Sticky Ginger Christmas


Wake up, wake up, it’s a beautifully chilly Winter Saturday morning and you need something warm inside your belly. It’s Christmas, and I live in England, where it’s cold quite a large proportion of the time. One of the joys I can fully enjoy – a right even – is that I can eat cake, cake that is made from mostly treacle and ginger, and not feel bad about it. Woohoo! And that is exactly what i’m going to be writing about today, ginger and treacle cake. It’s dark, it’s dense, it’s wonderfully gingery and incredibly satisfying. If you want something for a cold winter evening, with a big dollop of whipped cream and a cup of tea, I can say with relative confidence you have found the right recipe here!

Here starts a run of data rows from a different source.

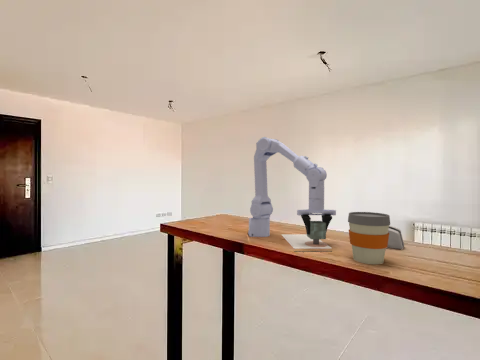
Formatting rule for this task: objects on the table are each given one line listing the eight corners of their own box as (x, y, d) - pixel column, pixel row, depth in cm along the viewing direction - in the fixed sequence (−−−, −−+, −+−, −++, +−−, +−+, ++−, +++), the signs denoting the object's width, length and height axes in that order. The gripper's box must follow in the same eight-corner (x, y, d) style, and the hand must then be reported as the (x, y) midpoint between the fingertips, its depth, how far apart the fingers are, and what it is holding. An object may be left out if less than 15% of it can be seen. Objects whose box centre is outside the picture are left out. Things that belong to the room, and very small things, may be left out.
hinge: (405, 247, 105) (403, 224, 102) (403, 253, 102) (401, 229, 99) (360, 240, 116) (358, 219, 113) (357, 245, 113) (354, 224, 110)
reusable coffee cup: (353, 252, 97) (354, 210, 97) (393, 259, 89) (393, 214, 89) (342, 260, 87) (342, 214, 87) (385, 269, 79) (385, 218, 79)
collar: (311, 239, 101) (311, 223, 101) (306, 236, 106) (306, 220, 106) (325, 239, 101) (326, 223, 101) (320, 236, 107) (320, 220, 107)
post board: (294, 251, 97) (294, 234, 97) (281, 237, 121) (281, 223, 121) (332, 251, 98) (332, 234, 98) (312, 236, 122) (312, 223, 122)
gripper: (300, 199, 99) (300, 236, 99) (339, 199, 100) (338, 236, 100) (295, 198, 106) (295, 232, 106) (331, 198, 107) (331, 232, 107)
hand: (316, 234), depth 104 cm, fingers closed on collar, 6 cm apart
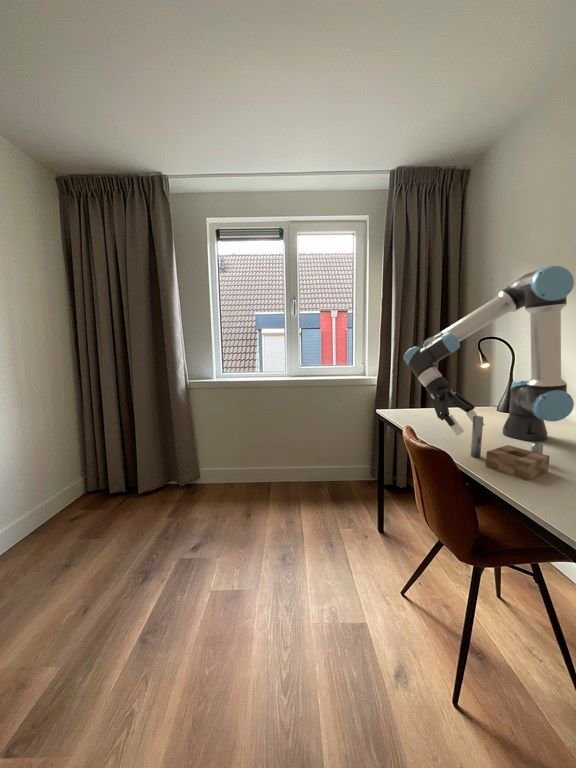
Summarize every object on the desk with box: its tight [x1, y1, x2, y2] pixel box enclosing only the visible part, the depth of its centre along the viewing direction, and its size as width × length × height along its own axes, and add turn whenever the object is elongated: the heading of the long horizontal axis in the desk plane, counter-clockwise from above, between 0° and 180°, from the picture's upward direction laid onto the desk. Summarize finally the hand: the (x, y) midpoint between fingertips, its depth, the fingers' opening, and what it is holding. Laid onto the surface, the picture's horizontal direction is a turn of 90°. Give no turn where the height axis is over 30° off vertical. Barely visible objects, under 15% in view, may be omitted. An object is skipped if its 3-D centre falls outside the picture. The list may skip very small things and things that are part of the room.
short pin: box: [530, 442, 544, 454], centre depth 109 cm, size 3×3×6 cm
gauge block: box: [485, 444, 550, 481], centre depth 103 cm, size 12×12×5 cm
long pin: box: [470, 415, 484, 459], centre depth 114 cm, size 3×3×14 cm
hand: (471, 430), depth 115 cm, fingers open, 13 cm apart
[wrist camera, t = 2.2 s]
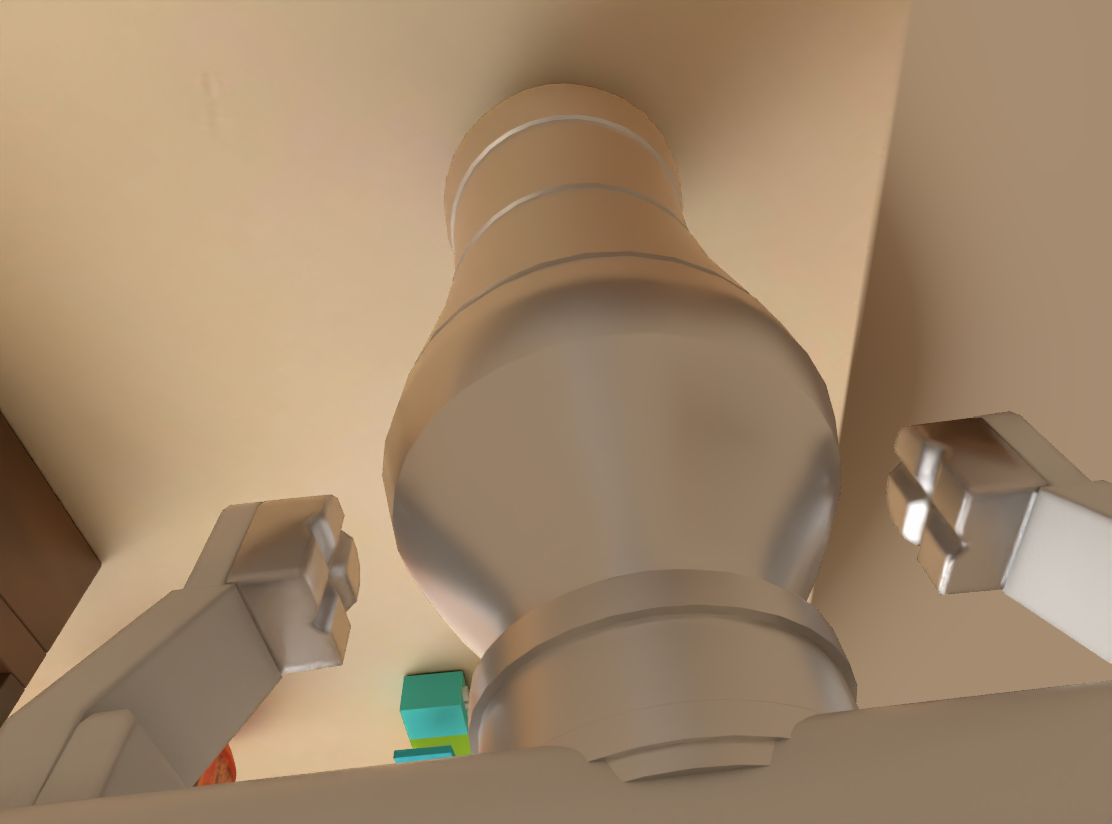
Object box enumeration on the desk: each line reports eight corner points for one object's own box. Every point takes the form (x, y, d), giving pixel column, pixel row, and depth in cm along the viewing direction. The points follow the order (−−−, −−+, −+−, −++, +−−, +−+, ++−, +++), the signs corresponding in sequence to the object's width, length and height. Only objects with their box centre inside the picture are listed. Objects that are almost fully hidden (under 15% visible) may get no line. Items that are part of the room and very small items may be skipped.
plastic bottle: (666, 260, 24) (1002, 971, 8) (469, 286, 24) (397, 1041, 8) (659, 52, 21) (1264, 568, 4) (427, 84, 21) (141, 706, 4)
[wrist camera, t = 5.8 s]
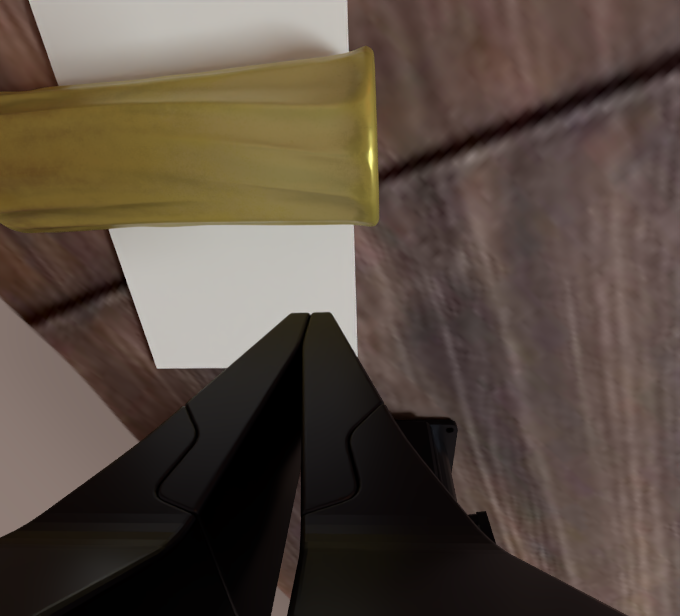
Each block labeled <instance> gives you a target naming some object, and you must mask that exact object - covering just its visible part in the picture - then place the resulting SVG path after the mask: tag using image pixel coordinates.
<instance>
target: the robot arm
mask: <svg viewBox="0 0 680 616" xmlns="http://www.w3.org/2000/svg"><path fill="white" fill-rule="evenodd" d="M449 427H451V428H449ZM457 431H458V429H457V425H456V422H455V421H453V420H394V419H393V417H392V415H391V413H390V412H389V410H388V408H387V407H386V405H384V402H383V400H382V398H381V397H380V395H379V393H378V392H377V390H376V388H375V386H374V385H373V383H372V381H371V380H370V378H369V376H368V374H367V373H366V371H365V369H364V368H363V366H362V364H361V363H360V361H359V359H358V357H357V356H356V354H355V352H354V351H353V349H352V347H351V345H350V344H349V342H348V340H347V339H346V337H345V335H344V333H343V332H342V330H341V328H340V327H339V325H338V323H337V321H336V320H335V318H334V316H333V315H332V313H330V312H314V313H312V314H311V315H310V313H307V312H306V313H290V314H289V315H288V316H287V317H285V318H284V319H283V320H282V321H281V322H280V323H278V324H277V325H276V326H275V327H274V328H273V329H272V330H270V331H269V332H268V333H267V334H266V335H265V336H263V337H262V338H261V339H260V340H259V341H258V342H257V343H255V344H254V345H253V346H252V347H251V348H250V349H248V350H247V351H246V352H245V353H244V354H243V355H242V356H240V357H239V358H238V359H237V360H236V361H235V362H233V363H232V364H231V365H230V366H229V367H228V368H226V369H225V370H224V371H223V372H222V373H221V374H220V375H218V376H217V377H216V378H215V379H214V380H213V381H211V382H210V383H209V384H208V385H207V386H206V387H205V388H203V389H202V390H201V391H200V392H199V393H198V394H196V395H195V396H194V397H193V398H192V399H191V400H190V401H188V402H187V403H186V407H185V406H183V407H181V408H180V409H179V410H178V411H177V412H175V413H174V414H173V415H172V416H171V417H170V418H169V419H167V420H166V421H165V422H164V423H162V424H161V425H160V426H159V427H158V428H156V429H155V430H154V431H153V432H152V433H150V434H149V435H148V436H147V437H146V438H144V439H143V440H142V441H140V442H139V443H138V444H136V445H135V446H134V447H133V448H131V449H130V450H129V451H127V452H126V453H124V454H123V455H122V456H121V457H119V458H118V459H117V460H115V461H114V462H112V463H111V464H110V465H108V466H107V467H106V468H104V469H103V470H102V471H100V472H99V473H97V474H96V475H95V476H93V477H92V478H90V479H89V480H88V481H86V482H85V483H84V484H82V485H81V486H79V487H78V488H77V489H75V490H74V491H73V492H71V493H70V494H68V495H67V496H66V497H64V498H63V499H62V500H60V501H59V502H58V503H56V504H55V505H53V506H52V507H51V508H49V509H48V510H47V511H45V512H44V513H42V514H41V515H39V516H38V517H36V518H35V519H33V520H32V521H31V522H29V523H27V524H26V525H24V526H23V527H20V528H19V529H17V530H15V531H13V532H11V533H9V534H7V535H5V536H3V537H1V538H0V616H271V612H272V607H273V602H274V597H275V592H276V587H277V582H278V578H279V573H280V568H281V563H282V558H283V553H284V548H285V543H286V538H287V533H288V528H289V523H290V518H291V513H292V508H293V503H294V498H295V493H296V488H297V484H298V479H299V474H300V469H301V536H300V553H299V560H298V564H297V569H296V574H295V579H294V584H293V589H292V594H291V599H290V604H289V609H288V614H287V616H627V615H625V614H624V613H622V612H620V611H618V610H616V609H614V608H612V607H610V606H608V605H606V604H605V603H603V602H601V601H599V600H597V599H595V598H593V597H591V596H589V595H587V594H585V593H584V592H582V591H580V590H578V589H576V588H574V587H572V586H570V585H568V584H566V583H564V582H563V581H561V580H559V579H557V578H555V577H553V576H551V575H549V574H547V573H545V572H543V571H542V570H540V569H538V568H536V567H534V566H532V565H530V564H528V563H526V562H524V561H522V560H521V559H519V558H517V557H515V556H513V555H511V554H509V553H508V552H506V551H505V550H503V549H502V548H500V547H499V546H498V545H496V542H495V539H494V536H493V533H492V529H491V526H490V523H489V520H488V516H487V513H486V511H483V512H476V514H470V515H467V514H466V512H465V511H464V510H463V509H462V508H461V506H460V505H459V504H458V503H457V499H456V494H455V489H454V484H453V479H452V474H451V473H452V466H453V459H454V452H455V445H456V438H457Z"/></svg>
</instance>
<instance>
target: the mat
mask: <svg viewBox="0 0 680 616" xmlns="http://www.w3.org/2000/svg"><path fill="white" fill-rule="evenodd" d="M29 3H30V5H31V8H32V11H33V14H34V17H35V20H36V23H37V26H38V28H39V31H40V34H41V37H42V40H43V43H44V46H45V49H46V51H47V54H48V57H49V60H50V63H51V66H52V69H53V71H54V74H55V77H56V80H57V83H58V86H66V85H77V84H88V83H100V82H112V81H125V80H138V79H147V78H153V77H160V76H168V75H178V74H190V73H199V72H207V71H214V70H220V69H227V68H235V67H242V66H249V65H258V64H266V63H274V62H282V61H290V60H299V59H308V58H317V57H325V56H332V55H338V54H343V53H347V52H349V47H348V13H347V0H29ZM109 232H110V235H111V238H112V241H113V244H114V247H115V249H116V252H117V255H118V258H119V261H120V264H121V267H122V270H123V272H124V275H125V278H126V281H127V284H128V287H129V290H130V292H131V295H132V298H133V301H134V304H135V307H136V310H137V313H138V315H139V318H140V321H141V324H142V327H143V330H144V333H145V336H146V338H147V341H148V344H149V347H150V350H151V353H152V356H153V358H154V361H155V364H156V367H157V368H228V367H229V366H230V365H231V364H232V363H233V362H235V361H236V360H237V359H238V358H239V357H240V356H242V355H243V354H244V353H245V352H246V351H247V350H248V349H250V348H251V347H252V346H253V345H254V344H255V343H257V342H258V341H259V340H260V339H261V338H262V337H263V336H265V335H266V334H267V333H268V332H269V331H270V330H272V329H273V328H274V327H275V326H276V325H277V324H278V323H280V322H281V321H282V320H283V319H284V318H285V317H287V316H288V315H289V314H290V313H306V312H307V313H310V315H311V314H312V313H314V312H330V313H332V315H333V316H334V318H335V320H336V321H337V323H338V325H339V327H340V328H341V330H342V332H343V333H344V335H345V337H346V339H347V340H348V342H349V344H350V345H351V347H352V349H353V351H354V352H355V354H356V356H357V357H358V354H357V320H356V286H355V252H354V225H201V226H182V227H127V228H114V229H109Z"/></svg>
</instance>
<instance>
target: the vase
mask: <svg viewBox="0 0 680 616" xmlns="http://www.w3.org/2000/svg"><path fill="white" fill-rule="evenodd" d="M378 221H379V183H378V146H377V115H376V87H375V64H374V53H373V51H372V49H371V48H369V47H367V46H364V47H361V48H359V49H356V50H354V51H351V52H347V53H343V54H338V55H332V56H325V57H317V58H308V59H299V60H290V61H282V62H274V63H266V64H258V65H249V66H242V67H235V68H227V69H220V70H214V71H207V72H199V73H190V74H178V75H168V76H160V77H153V78H147V79H138V80H125V81H112V82H100V83H88V84H77V85H66V86H54V87H45V88H39V89H35V90H29V91H20V92H0V223H1V224H3V225H4V226H6V227H8V228H10V229H12V230H15V231H19V232H24V233H37V232H73V231H87V230H101V229H114V228H127V227H182V226H201V225H361V226H375V225H376V224H377V223H378Z"/></svg>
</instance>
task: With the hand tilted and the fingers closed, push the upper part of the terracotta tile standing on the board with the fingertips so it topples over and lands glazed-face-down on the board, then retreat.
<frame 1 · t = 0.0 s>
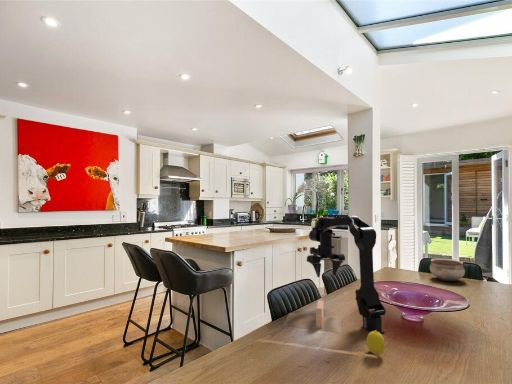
hand: (326, 276, 139), 15 cm above the table, tool pointing down, fingers open, 9 cm apart
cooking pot: (447, 280, 187), on the table
board: (312, 323, 120), on the table
tile: (320, 322, 119), point 1 cm above the table, touching board
lemon: (375, 356, 95), on the table
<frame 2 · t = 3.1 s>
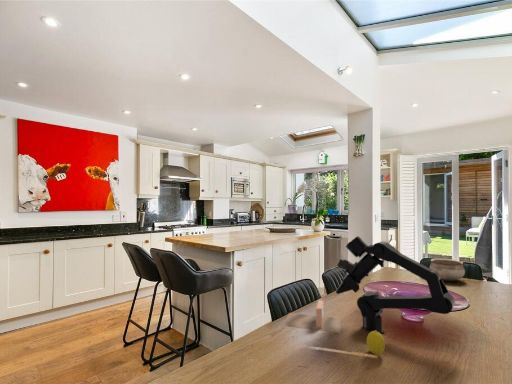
hand: (336, 292, 118), 13 cm above the table, tool tilted 45°, fingers closed
nothing on the table moved.
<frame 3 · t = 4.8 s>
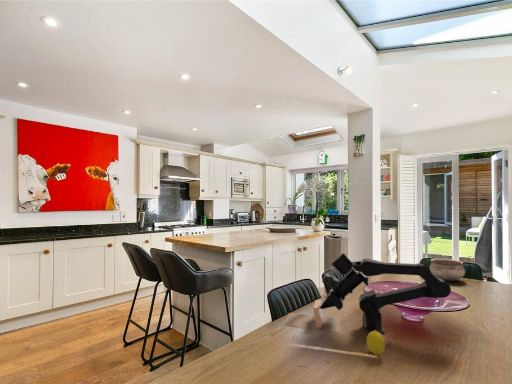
hand: (320, 308, 119), 7 cm above the table, tool tilted 45°, fingers closed
tile: (320, 322, 119), point 1 cm above the table, tilted 9°, touching board, gripper
everything else where it was.
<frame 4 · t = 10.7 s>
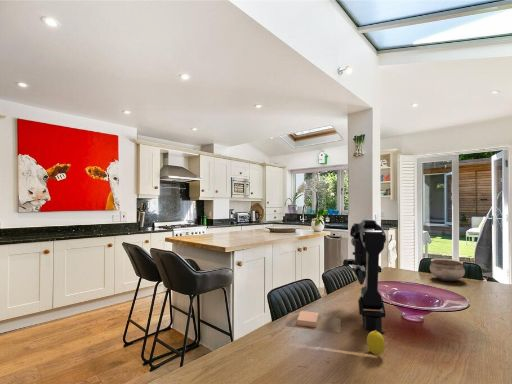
hand: (361, 284, 135), 12 cm above the table, tool pointing down, fingers closed
tile: (317, 319, 119), point 2 cm above the table, tilted 90°, touching board
everything else where it was.
at the end: tile tilted 90°; tile inside the target area (3.5 cm from its centre), point 1.9 cm above the table; tile point 1.9 cm above the table — task done.
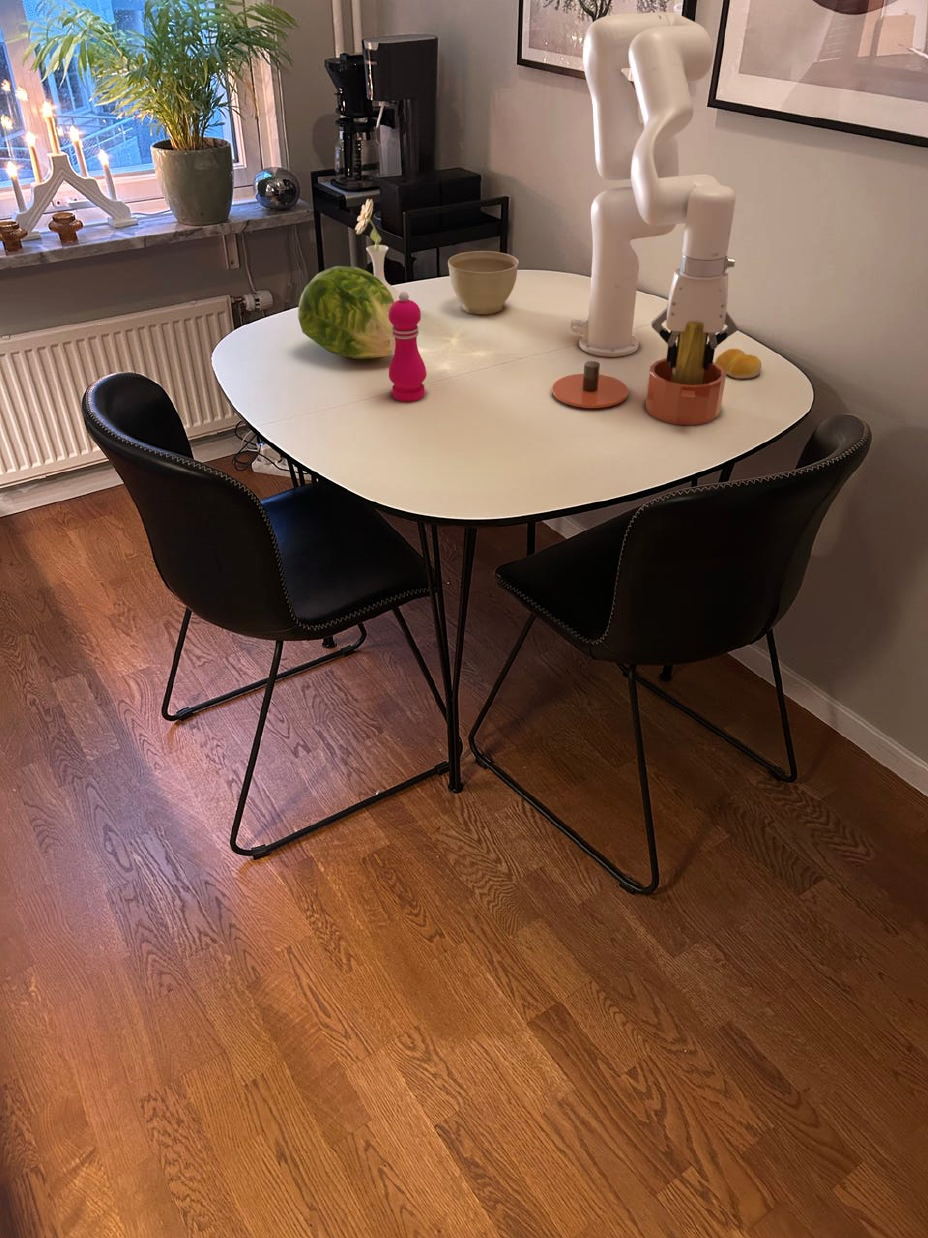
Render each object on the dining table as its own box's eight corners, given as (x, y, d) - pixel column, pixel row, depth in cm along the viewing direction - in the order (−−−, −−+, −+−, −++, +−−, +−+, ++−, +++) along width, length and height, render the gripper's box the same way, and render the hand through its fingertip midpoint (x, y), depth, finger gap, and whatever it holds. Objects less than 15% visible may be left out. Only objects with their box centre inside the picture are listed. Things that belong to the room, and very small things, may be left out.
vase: (681, 402, 170) (692, 326, 161) (661, 390, 174) (670, 315, 166) (708, 396, 172) (720, 319, 163) (687, 384, 176) (697, 309, 168)
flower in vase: (363, 299, 225) (354, 188, 209) (409, 300, 223) (404, 189, 208) (350, 318, 215) (340, 203, 199) (399, 320, 213) (392, 204, 198)
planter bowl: (518, 320, 212) (519, 271, 206) (448, 320, 213) (447, 272, 206) (516, 296, 225) (517, 249, 218) (449, 296, 225) (448, 250, 219)
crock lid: (548, 408, 176) (550, 377, 172) (555, 377, 187) (556, 347, 184) (626, 413, 174) (629, 381, 170) (628, 381, 185) (631, 351, 182)
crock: (645, 429, 169) (649, 390, 164) (646, 385, 184) (650, 349, 179) (721, 433, 167) (728, 394, 162) (716, 389, 182) (722, 352, 177)
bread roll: (744, 383, 184) (748, 364, 181) (708, 369, 189) (711, 351, 187) (769, 372, 188) (773, 353, 186) (732, 359, 193) (736, 340, 191)
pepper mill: (432, 389, 183) (429, 287, 171) (419, 404, 178) (414, 300, 166) (398, 385, 185) (392, 283, 173) (384, 399, 180) (377, 296, 168)
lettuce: (366, 346, 180) (415, 270, 183) (271, 304, 187) (320, 232, 190) (389, 394, 197) (434, 324, 200) (302, 354, 204) (347, 287, 207)
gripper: (752, 259, 161) (735, 360, 172) (652, 256, 163) (641, 355, 174) (756, 273, 155) (738, 376, 166) (651, 269, 157) (640, 371, 168)
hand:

Sticky Treacle and Ginger Cake

225 g Self-raising flour
1 teaspoon bicarbonate of soda
1 tablespoon ground ginger
1 teaspoon ground cinnamon
2 teaspoons ground mixed spice
110g unsalted butter, diced and still quite cold
115g black treacle
115g golden syrup
115g dark brown Muscovado sugar
275ml whole milk
1 medium egg, beaten

– Heat the oven to 180C/160C fan and line a medium sized, square tin.
– Sift the flour, bicarbonate of soda, ginger, cinnamon and mixed spice into a separate bowl and just leave it on a side somewhere to hand.
– Add the butter in cubes into the flour and spice mixture, and rub it in, like you’re making a crumble, until it’s all fine breadcrumbs.
– The easiest way to measure treacle, is to get a small bowl, grease the inside of the bowl with a little butter or oil, and put it on top of your kitchen scales. Pour the treacle and golden syrup into it and then pour it into a small saucepan. Warm it up a little bit on the hob to make it runny, and then leave it aside until you need it in a minute.
– Put the sugar and milk into a different pan, and warm it until all the sugar’s dissolved. While it’s luke warm, mix it into the flour mixture, add the treacle and syrup, then the egg and mix it all into the batter.
– On the whole, it’s quite runny, so don’t worry, if you have a few lumps, get your whisk out and whisk it up pretty quickly. Try not to spend too much time between adding the liquid to the flour crumbs, or it’ll end up flat as a pancake in the end. The reaction acts straight as the liquid is added to the raising agent (bicarbonate of soda), so get it in pretty sharpish!
– Pour it into the tin and bake for 40-45. minutes.


And you are done and dusted. Leave it to mature in an airtight tin overnight, or, even better, a few days. Then, eat to your heart’s content with a lovely brew of Clippers organic everyday tea and a big dollop of whipped cream! Yum yum yum, a definite staple in my house over the holidays!